Reproduce the records below in full and word for word, excluding pictures.

————————

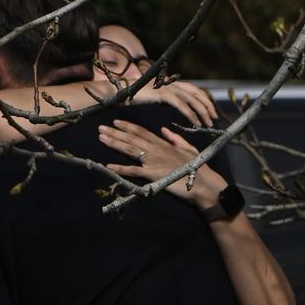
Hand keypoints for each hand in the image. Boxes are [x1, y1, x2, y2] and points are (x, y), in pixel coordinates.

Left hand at [98, 120, 225, 207]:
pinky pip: (134, 171)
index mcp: (162, 143)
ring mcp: (153, 161)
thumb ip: (174, 138)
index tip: (116, 122)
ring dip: (114, 143)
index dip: (128, 126)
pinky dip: (120, 169)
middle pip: (132, 138)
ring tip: (101, 138)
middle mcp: (156, 149)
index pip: (142, 132)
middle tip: (100, 128)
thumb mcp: (187, 147)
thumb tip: (163, 130)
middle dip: (115, 132)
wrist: (204, 183)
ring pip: (130, 150)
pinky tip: (108, 166)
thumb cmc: (197, 165)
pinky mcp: (153, 175)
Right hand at [130, 80, 217, 127]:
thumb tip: (179, 107)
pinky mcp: (164, 95)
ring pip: (192, 100)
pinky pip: (182, 106)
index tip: (211, 111)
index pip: (195, 90)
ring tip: (208, 123)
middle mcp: (173, 84)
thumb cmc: (137, 96)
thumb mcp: (157, 98)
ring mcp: (169, 88)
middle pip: (197, 94)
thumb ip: (169, 100)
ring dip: (202, 112)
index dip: (205, 100)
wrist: (123, 92)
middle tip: (214, 118)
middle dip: (208, 106)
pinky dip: (191, 115)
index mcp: (173, 83)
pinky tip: (196, 123)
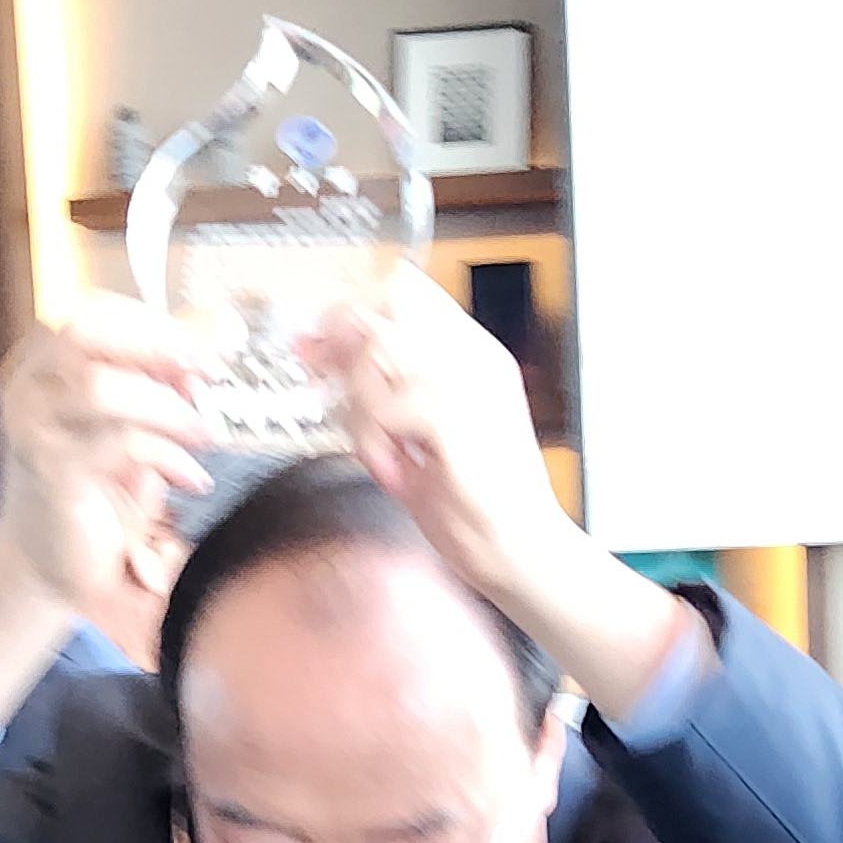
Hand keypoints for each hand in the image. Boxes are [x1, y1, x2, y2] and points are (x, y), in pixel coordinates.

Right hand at [0, 298, 213, 617]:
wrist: (44, 568)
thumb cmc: (92, 493)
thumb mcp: (132, 421)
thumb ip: (164, 374)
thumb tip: (219, 325)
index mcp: (42, 364)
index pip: (94, 313)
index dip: (155, 324)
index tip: (205, 351)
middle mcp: (28, 387)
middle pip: (84, 331)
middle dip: (159, 345)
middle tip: (211, 374)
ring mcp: (33, 427)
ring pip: (99, 386)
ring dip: (168, 407)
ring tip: (205, 435)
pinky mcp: (52, 471)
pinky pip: (118, 444)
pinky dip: (168, 457)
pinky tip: (189, 480)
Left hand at [303, 274, 687, 715]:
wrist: (523, 553)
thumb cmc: (472, 502)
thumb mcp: (418, 431)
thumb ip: (380, 386)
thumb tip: (320, 350)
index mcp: (472, 352)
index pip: (405, 289)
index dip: (351, 312)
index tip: (320, 353)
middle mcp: (474, 355)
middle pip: (388, 302)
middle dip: (345, 343)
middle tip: (329, 387)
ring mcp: (469, 382)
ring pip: (378, 350)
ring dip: (360, 404)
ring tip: (382, 454)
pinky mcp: (457, 419)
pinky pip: (385, 406)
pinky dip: (374, 443)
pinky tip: (396, 475)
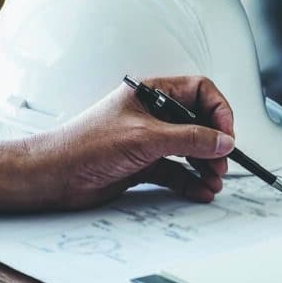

————————

ANSWER FOR THIS EXERCISE:
Hand keypoints for each hand in the image. Boxes are [x1, y1, x2, y2] and points are (x, y), in pixel coordinates.

Left hand at [98, 120, 225, 207]:
pinky pip: (134, 171)
index mcp: (162, 143)
ring mcp: (153, 161)
thumb ip: (174, 138)
index tip: (116, 122)
ring dip: (114, 143)
index dip: (128, 126)
pinky dip: (120, 169)
middle pip: (132, 138)
ring tip: (101, 138)
middle mcp: (156, 149)
index pip: (142, 132)
middle tip: (100, 128)
thumb mcp: (187, 147)
thumb tip: (163, 130)
middle dip: (115, 132)
wrist: (204, 183)
ring pip: (130, 150)
pinky tip: (108, 166)
thumb cmc: (197, 165)
pinky mcp: (153, 175)
Right hand at [130, 80, 217, 127]:
thumb tip: (179, 107)
pinky mcp: (164, 95)
ring pip: (192, 100)
pinky pip: (182, 106)
index tip: (211, 111)
index pip: (195, 90)
ring tip: (208, 123)
middle mcp: (173, 84)
thumb cmc: (137, 96)
thumb mcp: (157, 98)
ring mcp: (169, 88)
middle pip: (197, 94)
thumb ip: (169, 100)
ring dip: (202, 112)
index dip: (205, 100)
wrist: (123, 92)
middle tip: (214, 118)
middle dip: (208, 106)
pinky dip: (191, 115)
index mcp: (173, 83)
pinky tip: (196, 123)
Hand keypoints for each hand in the image. Boxes are [x1, y1, x2, y2] and points are (x, y), in pixel coordinates.

Right hand at [0, 298, 213, 617]:
wrist: (44, 568)
thumb cmc: (92, 493)
thumb mcp: (132, 421)
thumb ip: (164, 374)
thumb tip: (219, 325)
index mcp: (42, 364)
index pip: (94, 313)
index dip: (155, 324)
index tip: (205, 351)
middle mcp: (28, 387)
middle pip: (84, 331)
middle dip: (159, 345)
middle tip: (211, 374)
ring mcp: (33, 427)
ring pip: (99, 386)
ring dip: (168, 407)
ring tip: (205, 435)
pinky mcp: (52, 471)
pinky pip: (118, 444)
pinky dip: (168, 457)
pinky tip: (189, 480)
Left hand at [303, 274, 687, 715]:
wrist: (523, 553)
thumb cmc: (472, 502)
thumb mcp: (418, 431)
thumb ip: (380, 386)
thumb tip: (320, 350)
index mcp: (472, 352)
index pip: (405, 289)
index dip: (351, 312)
index tip: (320, 353)
middle mcp: (474, 355)
middle pip: (388, 302)
middle dip: (345, 343)
middle tip: (329, 387)
ring mcp: (469, 382)
ring pip: (378, 350)
ring dip: (360, 404)
ring tip: (382, 454)
pinky mcp: (457, 419)
pinky pip: (385, 406)
pinky dip: (374, 443)
pinky tip: (396, 475)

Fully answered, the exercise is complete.